Lo requerido: Según el fragmento proporcionado, ¿con quién se sigue jugando ajedrez hoy y a la manera de quién?

Fragmento proporcionado:
· · ·
Una tarde, charlando con mi analista, ella me sugirió que pensara más allá del sueño como la manifestación de un deseo inconsciente. Me indicó que podía ser posible pensar que, a fin de cuentas, en el sueño, también Ezequiel le “salva la vida” a algo. Que en ese atolladero de contradicciones imaginarias y fantasmáticas había una posibilidad de salvar algo, y además, estaba yo ubicado en esa escena, en el rol de acompañante, para encontrar las condiciones de posibilidad de ese camino.
De Bad Brains, Black Flag, Henry Rollins a Stravinsky, o Damas Gratis o Fela Kuti, escapando a todo el cálculo del algoritmo de la plataforma de streaming, surfeaba una tarde de sol que nacía después de tu partida. Escribía, y pensaba en los registros alternativos de Mike Patton, o en la versatilidad de los sub-géneros de los años 80 y 90´s de Estados Unidos, de la marcada diferencia con el post-punk inglés. De los mundos de skaters y punks jamaiquinos que configuraban la escena underground; lo-fi de las calles del Imperio. De las misas oscuras en el CGBG que aparecen en YouTube a los pensamientos mixtos de los cogollos y los alaridos de Suicidal Tendencies, algo lejano a Lester Bangs que sólo pudo ver el verano de Lou Reed.
Nos alimentamos de todo, rellenando las faltas.
Hoy, sin embargo, seguimos jugando ajedrez con la muerte, a la manera de Bergman. Esperando el Submarino Amarillo de Mao, subidos a la encrespada ola del olor a las bombas de Napalm que brillan en la mañana de la ciudad de Ho Chi Minh, mientras la memoria del General Vo Nguyen Giap ronda las conciencias estúpidas de nuestra época, que pretenden simplemente renunciar a lo que consideran “imposible”.
· · ·
Datos sin procesar:
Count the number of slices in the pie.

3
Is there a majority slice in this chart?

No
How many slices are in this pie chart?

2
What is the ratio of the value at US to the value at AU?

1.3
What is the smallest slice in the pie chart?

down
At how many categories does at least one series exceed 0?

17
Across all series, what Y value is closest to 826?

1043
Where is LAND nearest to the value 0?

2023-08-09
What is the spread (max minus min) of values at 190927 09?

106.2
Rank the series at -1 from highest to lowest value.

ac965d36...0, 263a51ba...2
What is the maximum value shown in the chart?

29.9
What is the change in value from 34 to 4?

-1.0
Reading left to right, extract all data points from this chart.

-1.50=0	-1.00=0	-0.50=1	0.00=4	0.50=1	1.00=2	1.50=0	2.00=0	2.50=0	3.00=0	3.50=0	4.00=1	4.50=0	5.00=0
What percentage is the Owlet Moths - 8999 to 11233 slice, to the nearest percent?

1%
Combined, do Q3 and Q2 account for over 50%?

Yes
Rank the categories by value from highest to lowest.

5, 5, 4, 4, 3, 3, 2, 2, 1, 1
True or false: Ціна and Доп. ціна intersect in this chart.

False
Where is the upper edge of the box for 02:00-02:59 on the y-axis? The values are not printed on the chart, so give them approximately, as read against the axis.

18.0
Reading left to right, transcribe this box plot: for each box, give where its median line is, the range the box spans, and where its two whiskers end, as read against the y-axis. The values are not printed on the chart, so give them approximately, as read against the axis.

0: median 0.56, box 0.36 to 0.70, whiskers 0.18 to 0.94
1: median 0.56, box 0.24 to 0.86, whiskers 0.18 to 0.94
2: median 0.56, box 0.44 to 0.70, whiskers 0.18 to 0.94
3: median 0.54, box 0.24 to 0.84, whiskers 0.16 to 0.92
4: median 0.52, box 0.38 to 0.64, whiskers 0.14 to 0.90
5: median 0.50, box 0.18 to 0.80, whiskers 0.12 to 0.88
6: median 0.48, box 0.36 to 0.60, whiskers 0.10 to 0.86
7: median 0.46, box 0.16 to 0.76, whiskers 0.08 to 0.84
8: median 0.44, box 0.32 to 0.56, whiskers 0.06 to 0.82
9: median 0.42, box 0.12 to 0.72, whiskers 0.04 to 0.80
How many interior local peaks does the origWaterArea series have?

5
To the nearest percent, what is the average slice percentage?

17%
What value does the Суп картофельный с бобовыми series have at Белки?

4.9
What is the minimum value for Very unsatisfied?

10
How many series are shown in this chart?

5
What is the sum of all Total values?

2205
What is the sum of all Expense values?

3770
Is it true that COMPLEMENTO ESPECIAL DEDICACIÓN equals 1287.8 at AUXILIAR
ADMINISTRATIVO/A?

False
· · ·
Respuesta solicitada: Con la muerte, a la manera de Bergman.